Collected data

◇ ◇ ◇ ◇ ◇

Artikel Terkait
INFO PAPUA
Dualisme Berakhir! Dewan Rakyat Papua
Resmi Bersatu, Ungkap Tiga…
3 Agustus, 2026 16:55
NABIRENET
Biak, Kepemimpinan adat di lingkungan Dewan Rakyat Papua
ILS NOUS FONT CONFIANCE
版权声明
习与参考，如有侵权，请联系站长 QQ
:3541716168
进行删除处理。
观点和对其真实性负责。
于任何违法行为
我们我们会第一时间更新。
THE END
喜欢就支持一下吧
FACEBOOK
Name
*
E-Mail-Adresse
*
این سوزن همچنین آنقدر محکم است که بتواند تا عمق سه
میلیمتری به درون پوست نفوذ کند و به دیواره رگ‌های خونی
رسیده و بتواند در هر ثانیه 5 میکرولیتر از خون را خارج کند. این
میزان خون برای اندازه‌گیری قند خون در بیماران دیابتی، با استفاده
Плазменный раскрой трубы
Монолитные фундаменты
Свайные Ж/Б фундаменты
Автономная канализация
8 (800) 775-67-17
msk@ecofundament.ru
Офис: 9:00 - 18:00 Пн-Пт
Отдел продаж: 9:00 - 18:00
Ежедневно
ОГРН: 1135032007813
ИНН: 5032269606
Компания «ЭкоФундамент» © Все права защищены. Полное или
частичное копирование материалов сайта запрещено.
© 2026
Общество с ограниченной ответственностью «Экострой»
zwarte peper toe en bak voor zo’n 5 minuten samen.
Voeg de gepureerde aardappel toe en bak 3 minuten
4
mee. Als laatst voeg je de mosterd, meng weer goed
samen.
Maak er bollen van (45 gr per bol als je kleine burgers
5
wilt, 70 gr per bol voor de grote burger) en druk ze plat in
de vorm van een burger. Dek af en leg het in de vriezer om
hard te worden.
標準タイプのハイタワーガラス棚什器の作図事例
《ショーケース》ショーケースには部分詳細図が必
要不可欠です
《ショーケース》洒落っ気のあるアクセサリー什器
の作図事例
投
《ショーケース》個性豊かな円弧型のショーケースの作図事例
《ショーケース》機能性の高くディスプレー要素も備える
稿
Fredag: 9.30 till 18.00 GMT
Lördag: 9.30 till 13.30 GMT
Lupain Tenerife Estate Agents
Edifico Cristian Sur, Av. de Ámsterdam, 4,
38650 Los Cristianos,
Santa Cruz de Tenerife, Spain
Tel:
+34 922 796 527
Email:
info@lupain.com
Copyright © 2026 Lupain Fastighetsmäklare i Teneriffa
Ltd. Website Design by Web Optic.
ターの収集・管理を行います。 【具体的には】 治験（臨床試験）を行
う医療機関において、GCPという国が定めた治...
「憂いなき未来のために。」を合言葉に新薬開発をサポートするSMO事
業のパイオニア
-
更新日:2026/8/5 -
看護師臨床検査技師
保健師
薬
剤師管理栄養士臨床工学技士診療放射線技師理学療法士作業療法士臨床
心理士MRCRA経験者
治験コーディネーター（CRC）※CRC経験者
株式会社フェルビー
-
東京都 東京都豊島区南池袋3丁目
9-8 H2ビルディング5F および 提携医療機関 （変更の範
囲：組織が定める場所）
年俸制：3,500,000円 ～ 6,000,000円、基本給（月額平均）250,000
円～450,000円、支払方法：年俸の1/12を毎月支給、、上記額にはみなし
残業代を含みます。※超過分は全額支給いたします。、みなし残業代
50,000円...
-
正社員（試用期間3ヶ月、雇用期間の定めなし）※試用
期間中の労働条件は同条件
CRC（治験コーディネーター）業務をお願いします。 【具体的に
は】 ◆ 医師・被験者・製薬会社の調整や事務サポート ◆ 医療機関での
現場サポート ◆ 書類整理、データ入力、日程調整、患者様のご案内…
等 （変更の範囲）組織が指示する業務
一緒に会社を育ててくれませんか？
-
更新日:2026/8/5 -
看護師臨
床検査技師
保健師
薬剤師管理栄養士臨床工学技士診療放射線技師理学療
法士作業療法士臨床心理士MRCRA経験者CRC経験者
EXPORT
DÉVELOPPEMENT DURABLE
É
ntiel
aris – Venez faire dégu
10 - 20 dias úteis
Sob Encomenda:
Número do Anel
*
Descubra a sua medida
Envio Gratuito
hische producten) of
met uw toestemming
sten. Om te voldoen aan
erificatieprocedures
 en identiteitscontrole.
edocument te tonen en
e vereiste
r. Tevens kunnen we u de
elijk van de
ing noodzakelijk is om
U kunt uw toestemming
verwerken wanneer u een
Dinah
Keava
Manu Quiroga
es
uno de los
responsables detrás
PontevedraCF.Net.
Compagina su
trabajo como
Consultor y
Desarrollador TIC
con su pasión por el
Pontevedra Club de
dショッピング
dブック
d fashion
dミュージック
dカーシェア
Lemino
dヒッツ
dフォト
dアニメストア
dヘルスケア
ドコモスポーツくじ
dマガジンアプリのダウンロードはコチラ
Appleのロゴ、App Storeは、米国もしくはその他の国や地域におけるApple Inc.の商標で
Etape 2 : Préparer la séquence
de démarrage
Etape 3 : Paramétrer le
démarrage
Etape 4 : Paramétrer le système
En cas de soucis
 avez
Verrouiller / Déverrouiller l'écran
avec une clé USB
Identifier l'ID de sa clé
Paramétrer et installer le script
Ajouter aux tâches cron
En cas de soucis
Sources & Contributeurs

◇ ◇ ◇ ◇ ◇

WHAT IS EXPECTED
Exactly the lines from the one containing "ing noodzakelijk is om" through the final line of the records must appear in your reply, and no others.

SOLUTION TO THIS PROBLEM
ing noodzakelijk is om
U kunt uw toestemming
verwerken wanneer u een
Dinah
Keava
Manu Quiroga
es
uno de los
responsables detrás
PontevedraCF.Net.
Compagina su
trabajo como
Consultor y
Desarrollador TIC
con su pasión por el
Pontevedra Club de
dショッピング
dブック
d fashion
dミュージック
dカーシェア
Lemino
dヒッツ
dフォト
dアニメストア
dヘルスケア
ドコモスポーツくじ
dマガジンアプリのダウンロードはコチラ
Appleのロゴ、App Storeは、米国もしくはその他の国や地域におけるApple Inc.の商標で
Etape 2 : Préparer la séquence
de démarrage
Etape 3 : Paramétrer le
démarrage
Etape 4 : Paramétrer le système
En cas de soucis
 avez
Verrouiller / Déverrouiller l'écran
avec une clé USB
Identifier l'ID de sa clé
Paramétrer et installer le script
Ajouter aux tâches cron
En cas de soucis
Sources & Contributeurs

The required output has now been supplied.